Spearman called the removal provision in the bill a "hateful power grab," and Susanna Birdsong, senior policy counsel for the state chapter of the American Civil Liberties Union, noted the legislation would mark the first revision in more than a century to a state statute allowing sheriffs to be removed for crimes committed in office.

"Hands off our elected sheriffs," said Ana Blackburn, co-chair of the North Carolina Poor People's Campaign. "The biggest threat to our democracy is leadership that undermines our Constitution in an attempt to undo the will of the people in order to fulfill a political party's agenda."

Metro sheriffs aren't the only ones who have balked at the bill, said Karen Anderson, state ACLU director.
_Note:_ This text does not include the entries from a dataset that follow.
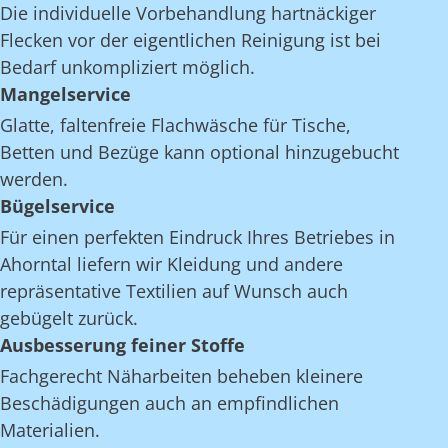
Die individuelle Vorbehandlung hartnäckiger
Flecken vor der eigentlichen Reinigung ist bei
Bedarf unkompliziert möglich.
Mangelservice
Glatte, faltenfreie Flachwäsche für Tische,
Betten und Bezüge kann optional hinzugebucht
werden.
Bügelservice
Für einen perfekten Eindruck Ihres Betriebes in
Ahorntal liefern wir Kleidung und andere
repräsentative Textilien auf Wunsch auch
gebügelt zurück.
Ausbesserung feiner Stoffe
Fachgerecht Näharbeiten beheben kleinere
Beschädigungen auch an empfindlichen
Materialien.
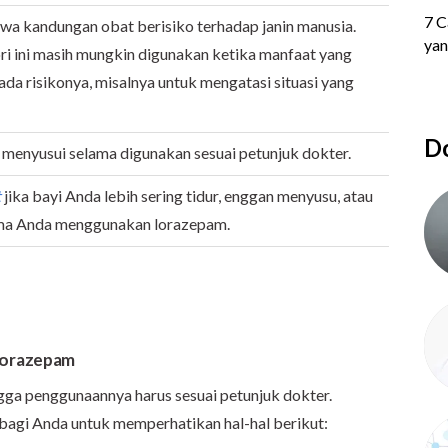
wa kandungan obat berisiko terhadap janin manusia.
i ini masih mungkin digunakan ketika manfaat yang
ada risikonya, misalnya untuk mengatasi situasi yang
Do
menyusui selama digunakan sesuai petunjuk dokter.
t
jika bayi Anda lebih sering tidur, enggan menyusu, atau
ama Anda menggunakan lorazepam.
Lorazepam
ga penggunaannya harus sesuai petunjuk dokter.
bagi Anda untuk memperhatikan hal-hal berikut:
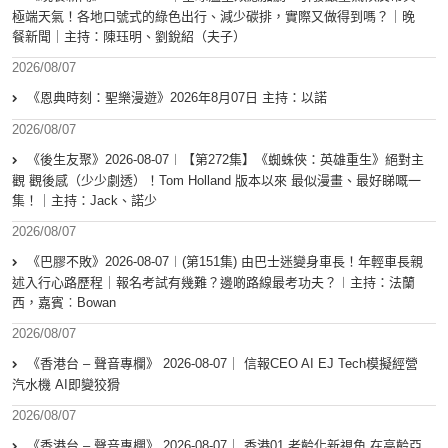
極端天氣！各地口號式的綠色出行、減少碳排，實際又做得到嗎？｜晚
餐新聞｜主持：陳珏明、劉銳紹（夫子）
2026/08/07
《恩典時刻：聖樂漫遊》2026年8月07日 主持：以諾
2026/08/07
《後生友聚》2026-08-07︱【第272集】《蜘蛛俠：英雄重生》絕對主
觀 觀後感（少少劇透）！Tom Holland 版本以來 最似漫畫、最好睇嘅一
集！｜主持：Jack、諾少
2026/08/07
《巴膠不敗》2026-08-07︱(第151集) 由巴士迷變身車長！年輕車長親
述入行心路歷程｜報名考試有幾難？邊啲路線最考功夫？︱主持：法蘭
西，嘉賓︰Bowan
2026/08/07
《香港台 – 聲音專欄》 2026-08-07｜ 信報CEO AI EJ Tech模擬經營
汽水機 AI即變狡猾
2026/08/07
《香港台 – 聲音專欄》 2026-08-07｜ 香港01 老齡化新視角 在高齡亞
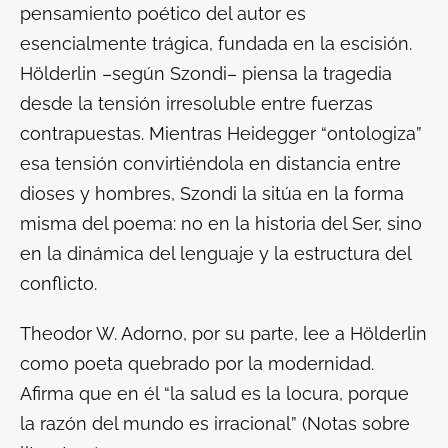
pensamiento poético del autor es
esencialmente trágica, fundada en la escisión.
Hölderlin –según Szondi– piensa la tragedia
desde la tensión irresoluble entre fuerzas
contrapuestas. Mientras Heidegger “ontologiza”
esa tensión convirtiéndola en distancia entre
dioses y hombres, Szondi la sitúa en la forma
misma del poema: no en la historia del Ser, sino
en la dinámica del lenguaje y la estructura del
conflicto.
Theodor W. Adorno, por su parte, lee a Hölderlin
como poeta quebrado por la modernidad.
Afirma que en él “la salud es la locura, porque
la razón del mundo es irracional” (
Notas sobre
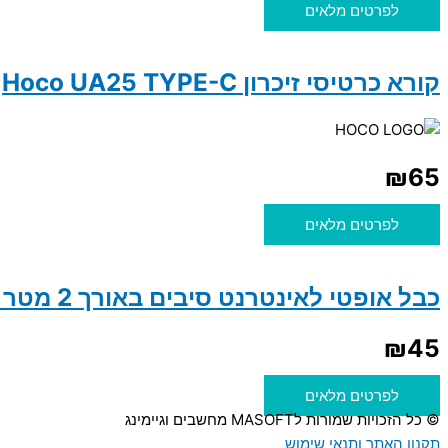
לפרטים מלאים
קורא כרטיסי זיכרון Hoco UA25 TYPE-C
₪
65
לפרטים מלאים
כבל אופטי לאינטרנט סיבים באורך 2 מטר LC/APC-SC/APS
₪
45
לפרטים מלאים
© כל הזכויות שמורות לMASOFT מחשבים וגיימינג
תקנון האתר ותנאי שימוש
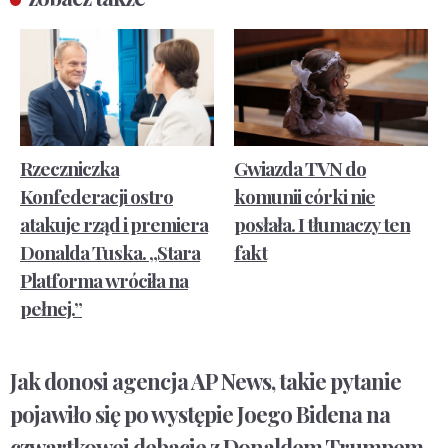
Rzeczniczka
Gwiazda TVN do
Konfederacji ostro
komunii córki nie
atakuje rząd i premiera
posłała. I tłumaczy ten
Donalda Tuska. „Stara
fakt
Platforma wróciła na
pełnej.”
Jak donosi agencja AP News, takie pytanie
pojawiło się po występie Joego Bidena na
czwartkowej debacie z Donaldem Trumpem.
Advocates for domestic violence victims, clergy members and children of immigrants have all asked lawmakers to kill the bill, she said.

"The only people they've listened to is ICE," Anderson said. "They've made clear who they're responding to, and it's not North Carolinians."

The North Carolina Association of Educators also issued a statement Monday opposing the bill, calling it "an ill-designed, inhumane measure" and a "terrible and reprehensible idea." ICE crackdowns have ripped apart immigrant families and made children afraid to go to school, the group said.

"We are a nation of immigrants," Spearman said. "We ought to be sensitive to the immigrants among us."

Alonso said she hopes lawmakers takes her concerns into consideration.

"They have to listen to the people," she said.